Show each line of the listing in which the word "immunohistochemistry" occurs.

_Data below:_
*** Block opens ***

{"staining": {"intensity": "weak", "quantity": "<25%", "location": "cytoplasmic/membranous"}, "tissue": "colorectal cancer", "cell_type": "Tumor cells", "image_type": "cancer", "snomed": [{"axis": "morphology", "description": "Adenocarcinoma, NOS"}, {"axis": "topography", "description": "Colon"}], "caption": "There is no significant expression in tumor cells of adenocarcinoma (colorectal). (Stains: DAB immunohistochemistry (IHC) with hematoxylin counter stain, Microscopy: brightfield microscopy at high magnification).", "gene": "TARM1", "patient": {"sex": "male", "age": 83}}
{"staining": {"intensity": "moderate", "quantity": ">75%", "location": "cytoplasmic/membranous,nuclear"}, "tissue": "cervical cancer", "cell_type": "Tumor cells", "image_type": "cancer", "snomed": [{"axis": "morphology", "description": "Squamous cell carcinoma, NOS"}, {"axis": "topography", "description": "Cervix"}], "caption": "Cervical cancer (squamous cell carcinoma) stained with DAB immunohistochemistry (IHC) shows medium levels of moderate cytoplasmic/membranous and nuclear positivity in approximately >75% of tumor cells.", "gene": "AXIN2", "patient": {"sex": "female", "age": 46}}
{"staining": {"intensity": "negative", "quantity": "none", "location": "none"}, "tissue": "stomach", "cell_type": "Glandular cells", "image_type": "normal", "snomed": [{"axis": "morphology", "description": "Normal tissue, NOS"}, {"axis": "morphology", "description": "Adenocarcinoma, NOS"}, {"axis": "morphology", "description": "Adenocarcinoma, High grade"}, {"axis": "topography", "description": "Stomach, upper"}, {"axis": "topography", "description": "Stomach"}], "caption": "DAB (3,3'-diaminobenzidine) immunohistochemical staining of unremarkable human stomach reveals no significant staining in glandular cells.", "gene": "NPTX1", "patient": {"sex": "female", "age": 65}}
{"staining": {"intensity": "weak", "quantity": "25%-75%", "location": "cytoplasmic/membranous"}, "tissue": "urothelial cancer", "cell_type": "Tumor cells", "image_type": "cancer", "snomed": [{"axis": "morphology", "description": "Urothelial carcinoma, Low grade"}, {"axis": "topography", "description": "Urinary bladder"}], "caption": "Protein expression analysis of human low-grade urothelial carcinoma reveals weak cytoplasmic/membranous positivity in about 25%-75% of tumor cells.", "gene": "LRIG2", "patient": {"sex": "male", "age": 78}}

*** Block closes ***

_Exercise output:_
{"staining": {"intensity": "weak", "quantity": "<25%", "location": "cytoplasmic/membranous"}, "tissue": "colorectal cancer", "cell_type": "Tumor cells", "image_type": "cancer", "snomed": [{"axis": "morphology", "description": "Adenocarcinoma, NOS"}, {"axis": "topography", "description": "Colon"}], "caption": "There is no significant expression in tumor cells of adenocarcinoma (colorectal). (Stains: DAB immunohistochemistry (IHC) with hematoxylin counter stain, Microscopy: brightfield microscopy at high magnification).", "gene": "TARM1", "patient": {"sex": "male", "age": 83}}
{"staining": {"intensity": "moderate", "quantity": ">75%", "location": "cytoplasmic/membranous,nuclear"}, "tissue": "cervical cancer", "cell_type": "Tumor cells", "image_type": "cancer", "snomed": [{"axis": "morphology", "description": "Squamous cell carcinoma, NOS"}, {"axis": "topography", "description": "Cervix"}], "caption": "Cervical cancer (squamous cell carcinoma) stained with DAB immunohistochemistry (IHC) shows medium levels of moderate cytoplasmic/membranous and nuclear positivity in approximately >75% of tumor cells.", "gene": "AXIN2", "patient": {"sex": "female", "age": 46}}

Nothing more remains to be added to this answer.